--- Available data ---
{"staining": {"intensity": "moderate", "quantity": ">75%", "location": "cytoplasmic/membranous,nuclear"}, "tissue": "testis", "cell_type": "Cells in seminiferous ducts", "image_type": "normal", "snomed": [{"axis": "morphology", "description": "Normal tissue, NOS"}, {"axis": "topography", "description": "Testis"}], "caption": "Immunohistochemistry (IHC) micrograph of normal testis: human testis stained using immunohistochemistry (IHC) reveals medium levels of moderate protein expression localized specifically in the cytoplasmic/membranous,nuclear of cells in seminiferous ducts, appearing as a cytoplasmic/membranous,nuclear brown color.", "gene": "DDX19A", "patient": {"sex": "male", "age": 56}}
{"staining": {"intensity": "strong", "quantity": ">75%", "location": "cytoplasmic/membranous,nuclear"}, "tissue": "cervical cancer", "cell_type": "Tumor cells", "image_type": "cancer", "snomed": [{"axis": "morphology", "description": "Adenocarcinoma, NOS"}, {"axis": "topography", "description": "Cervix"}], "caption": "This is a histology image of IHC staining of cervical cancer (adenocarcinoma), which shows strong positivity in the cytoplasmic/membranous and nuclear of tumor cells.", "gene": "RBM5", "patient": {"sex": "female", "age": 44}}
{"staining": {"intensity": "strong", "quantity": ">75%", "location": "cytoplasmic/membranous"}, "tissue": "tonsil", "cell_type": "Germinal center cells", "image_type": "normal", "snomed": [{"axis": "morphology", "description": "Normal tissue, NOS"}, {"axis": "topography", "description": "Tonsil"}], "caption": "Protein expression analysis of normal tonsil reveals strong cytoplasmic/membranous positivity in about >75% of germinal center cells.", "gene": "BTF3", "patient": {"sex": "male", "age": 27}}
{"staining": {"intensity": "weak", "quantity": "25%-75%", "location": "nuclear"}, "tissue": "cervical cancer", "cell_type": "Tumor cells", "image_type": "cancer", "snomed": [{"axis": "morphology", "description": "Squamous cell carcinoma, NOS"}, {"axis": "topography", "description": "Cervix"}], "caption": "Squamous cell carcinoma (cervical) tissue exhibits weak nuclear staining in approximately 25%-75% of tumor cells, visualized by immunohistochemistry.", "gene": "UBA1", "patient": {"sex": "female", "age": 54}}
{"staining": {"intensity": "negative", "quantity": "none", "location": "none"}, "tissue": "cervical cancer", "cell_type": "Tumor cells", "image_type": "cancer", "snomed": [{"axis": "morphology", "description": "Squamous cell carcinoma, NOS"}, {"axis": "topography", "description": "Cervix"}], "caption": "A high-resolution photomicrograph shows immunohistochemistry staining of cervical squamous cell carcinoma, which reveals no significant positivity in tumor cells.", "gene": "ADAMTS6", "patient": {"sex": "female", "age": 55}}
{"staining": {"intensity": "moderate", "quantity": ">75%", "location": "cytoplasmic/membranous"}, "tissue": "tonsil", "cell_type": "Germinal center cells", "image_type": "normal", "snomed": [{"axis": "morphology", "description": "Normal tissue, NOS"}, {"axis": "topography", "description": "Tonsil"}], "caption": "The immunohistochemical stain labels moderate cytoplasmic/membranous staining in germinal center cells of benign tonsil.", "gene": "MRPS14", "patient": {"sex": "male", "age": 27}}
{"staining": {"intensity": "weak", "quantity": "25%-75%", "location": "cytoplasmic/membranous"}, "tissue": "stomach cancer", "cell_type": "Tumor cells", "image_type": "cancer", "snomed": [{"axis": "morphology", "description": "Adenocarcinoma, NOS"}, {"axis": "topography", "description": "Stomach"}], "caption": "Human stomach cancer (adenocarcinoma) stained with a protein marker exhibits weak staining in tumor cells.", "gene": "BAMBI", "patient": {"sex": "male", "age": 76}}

--- What is being asked ---
Go through the listing above and list every line that has the word "shows".

--- Result of this task ---
{"staining": {"intensity": "strong", "quantity": ">75%", "location": "cytoplasmic/membranous,nuclear"}, "tissue": "cervical cancer", "cell_type": "Tumor cells", "image_type": "cancer", "snomed": [{"axis": "morphology", "description": "Adenocarcinoma, NOS"}, {"axis": "topography", "description": "Cervix"}], "caption": "This is a histology image of IHC staining of cervical cancer (adenocarcinoma), which shows strong positivity in the cytoplasmic/membranous and nuclear of tumor cells.", "gene": "RBM5", "patient": {"sex": "female", "age": 44}}
{"staining": {"intensity": "negative", "quantity": "none", "location": "none"}, "tissue": "cervical cancer", "cell_type": "Tumor cells", "image_type": "cancer", "snomed": [{"axis": "morphology", "description": "Squamous cell carcinoma, NOS"}, {"axis": "topography", "description": "Cervix"}], "caption": "A high-resolution photomicrograph shows immunohistochemistry staining of cervical squamous cell carcinoma, which reveals no significant positivity in tumor cells.", "gene": "ADAMTS6", "patient": {"sex": "female", "age": 55}}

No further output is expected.